Abstract: In this paper，superoxide dismutase (SOD) was used as a template，and purification and modification were coupled to obtain more stable modified SOD with higher activity. SOD was mixed with DEAE-52 and Cu2+ chelating-sephadex G-75 without being washed immediately but modified by activated PEG5000 upon that solid-phase column，then washed specifically. The modification and purification of SOD were completed at the same time. Finally，the specific activity of PEG-SOD after IEC-modification was 9638.0 U/mg，with a purification factor of 1.87. It was modified at 35.3% of its free amino groups. And the specific activity of PEG-SOD after MCAC-modification was 9067.8 U/mg，with a purification factor of 1.755. It was modified at 40.9% of its free amino groups，retained 87.1% of enzymatic activity of native SOD. It is feasible to couple the purification and modification of SOD.And the coupling of MCAC and modification was better than this of IEC and modification.

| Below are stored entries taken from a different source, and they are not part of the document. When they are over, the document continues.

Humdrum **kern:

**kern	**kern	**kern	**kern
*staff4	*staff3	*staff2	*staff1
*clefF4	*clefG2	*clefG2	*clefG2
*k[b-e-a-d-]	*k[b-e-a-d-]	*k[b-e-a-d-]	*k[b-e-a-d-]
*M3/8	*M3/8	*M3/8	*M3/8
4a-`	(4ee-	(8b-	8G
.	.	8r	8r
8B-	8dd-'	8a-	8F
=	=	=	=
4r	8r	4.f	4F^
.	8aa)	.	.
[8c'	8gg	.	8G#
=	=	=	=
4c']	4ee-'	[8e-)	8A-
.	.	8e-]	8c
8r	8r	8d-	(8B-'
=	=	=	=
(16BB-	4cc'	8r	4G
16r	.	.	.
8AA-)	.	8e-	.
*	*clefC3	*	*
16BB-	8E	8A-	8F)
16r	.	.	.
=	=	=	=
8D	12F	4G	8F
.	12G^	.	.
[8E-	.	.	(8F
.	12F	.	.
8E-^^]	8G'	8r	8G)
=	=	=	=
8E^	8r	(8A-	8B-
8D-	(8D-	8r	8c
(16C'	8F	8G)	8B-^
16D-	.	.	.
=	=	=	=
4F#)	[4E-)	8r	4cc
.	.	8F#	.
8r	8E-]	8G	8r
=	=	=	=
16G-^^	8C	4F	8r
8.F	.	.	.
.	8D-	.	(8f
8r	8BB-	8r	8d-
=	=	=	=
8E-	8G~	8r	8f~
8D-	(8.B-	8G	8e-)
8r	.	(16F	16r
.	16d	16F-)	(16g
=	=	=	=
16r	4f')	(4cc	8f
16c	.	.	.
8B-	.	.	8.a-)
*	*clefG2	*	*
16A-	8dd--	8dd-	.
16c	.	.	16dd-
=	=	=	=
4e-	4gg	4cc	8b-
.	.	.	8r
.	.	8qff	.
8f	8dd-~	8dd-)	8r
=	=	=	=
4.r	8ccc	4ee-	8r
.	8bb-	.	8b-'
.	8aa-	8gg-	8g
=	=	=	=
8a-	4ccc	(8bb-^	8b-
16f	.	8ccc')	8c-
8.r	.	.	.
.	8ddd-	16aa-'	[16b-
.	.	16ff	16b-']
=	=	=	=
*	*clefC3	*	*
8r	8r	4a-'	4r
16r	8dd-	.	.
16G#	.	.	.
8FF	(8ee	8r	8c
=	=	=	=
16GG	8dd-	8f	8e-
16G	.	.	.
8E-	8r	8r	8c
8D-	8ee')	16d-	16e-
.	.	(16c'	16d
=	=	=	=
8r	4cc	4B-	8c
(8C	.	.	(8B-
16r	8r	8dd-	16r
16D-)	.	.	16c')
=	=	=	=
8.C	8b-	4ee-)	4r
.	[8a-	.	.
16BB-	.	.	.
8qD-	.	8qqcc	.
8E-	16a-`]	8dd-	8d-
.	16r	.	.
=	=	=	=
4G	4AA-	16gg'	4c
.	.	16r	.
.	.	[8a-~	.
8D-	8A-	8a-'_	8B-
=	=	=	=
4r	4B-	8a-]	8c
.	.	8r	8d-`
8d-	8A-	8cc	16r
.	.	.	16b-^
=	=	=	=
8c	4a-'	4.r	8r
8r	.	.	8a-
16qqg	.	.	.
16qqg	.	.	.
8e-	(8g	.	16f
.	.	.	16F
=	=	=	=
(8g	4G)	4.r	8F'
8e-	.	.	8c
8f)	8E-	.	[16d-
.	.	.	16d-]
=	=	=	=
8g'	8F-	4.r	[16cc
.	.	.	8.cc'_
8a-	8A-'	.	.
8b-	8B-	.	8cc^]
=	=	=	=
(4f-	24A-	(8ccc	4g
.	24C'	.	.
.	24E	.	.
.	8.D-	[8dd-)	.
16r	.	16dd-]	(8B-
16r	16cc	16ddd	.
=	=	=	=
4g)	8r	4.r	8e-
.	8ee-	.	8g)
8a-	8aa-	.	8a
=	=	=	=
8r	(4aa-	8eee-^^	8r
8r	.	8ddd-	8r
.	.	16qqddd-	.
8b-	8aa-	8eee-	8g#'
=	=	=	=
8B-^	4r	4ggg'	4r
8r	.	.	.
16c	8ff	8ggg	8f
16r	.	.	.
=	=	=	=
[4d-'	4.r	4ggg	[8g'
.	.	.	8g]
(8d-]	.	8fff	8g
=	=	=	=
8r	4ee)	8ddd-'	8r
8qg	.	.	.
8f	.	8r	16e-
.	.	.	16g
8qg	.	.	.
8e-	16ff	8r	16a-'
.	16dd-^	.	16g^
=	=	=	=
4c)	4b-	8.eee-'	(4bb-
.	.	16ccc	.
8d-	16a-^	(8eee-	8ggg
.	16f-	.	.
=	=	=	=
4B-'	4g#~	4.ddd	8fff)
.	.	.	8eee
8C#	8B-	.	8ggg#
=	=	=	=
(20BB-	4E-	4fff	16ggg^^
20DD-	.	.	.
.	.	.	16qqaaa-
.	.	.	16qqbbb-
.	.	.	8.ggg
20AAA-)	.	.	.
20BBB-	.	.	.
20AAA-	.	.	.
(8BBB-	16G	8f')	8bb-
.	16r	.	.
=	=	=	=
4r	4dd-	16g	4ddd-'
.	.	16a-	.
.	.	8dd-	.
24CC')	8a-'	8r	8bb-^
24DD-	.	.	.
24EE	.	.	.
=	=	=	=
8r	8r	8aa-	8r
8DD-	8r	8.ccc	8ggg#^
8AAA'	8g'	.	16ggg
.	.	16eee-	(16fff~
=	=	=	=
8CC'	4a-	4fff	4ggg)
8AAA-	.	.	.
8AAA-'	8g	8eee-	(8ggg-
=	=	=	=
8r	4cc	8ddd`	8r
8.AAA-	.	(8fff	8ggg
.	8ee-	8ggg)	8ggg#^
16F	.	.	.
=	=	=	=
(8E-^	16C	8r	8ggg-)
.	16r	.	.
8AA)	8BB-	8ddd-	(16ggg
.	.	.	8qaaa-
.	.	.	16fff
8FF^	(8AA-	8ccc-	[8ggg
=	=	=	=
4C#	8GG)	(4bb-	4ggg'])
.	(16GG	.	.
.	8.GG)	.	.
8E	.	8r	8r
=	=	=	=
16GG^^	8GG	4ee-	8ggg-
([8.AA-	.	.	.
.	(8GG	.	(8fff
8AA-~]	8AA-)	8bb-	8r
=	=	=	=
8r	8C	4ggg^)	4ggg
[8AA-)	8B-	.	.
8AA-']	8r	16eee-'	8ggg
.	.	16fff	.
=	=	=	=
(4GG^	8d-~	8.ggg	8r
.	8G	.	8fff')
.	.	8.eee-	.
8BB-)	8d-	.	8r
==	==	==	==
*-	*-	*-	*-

摘要： 以超氧化物歧化酶（superoxide dismutase，SOD）为模板蛋白，将其分离纯化过程和修饰过程耦合起来，从而获得比活更高、稳定性更好的修饰SOD。将SOD选择性地吸附在DEAE-52层析柱和铜离子螯合葡聚糖凝胶柱上，先不经洗脱分离，直接用活化的聚乙二醇（PEG）5000对吸附在柱上的SOD进行化学修饰，再通过特异性洗脱分离获得PEG-SOD，使SOD分离纯化和修饰过程同步完成。SOD通过离子交换吸附层析-PEG修饰耦合过程和金属螯合层析－PEG修饰耦合过程，所得的PEG-SOD比活力分别为9638.0 U/mg和9067.8 U/mg，纯化倍数分别为1.87倍和1.755倍，氨基修饰率分别为35.3%和40.9%。结果表明SOD的分离纯化-化学修饰耦合过程是可行的，且金属螯合层析-修饰耦合过程的效果要优于离子交换吸附层析-修饰耦合过程。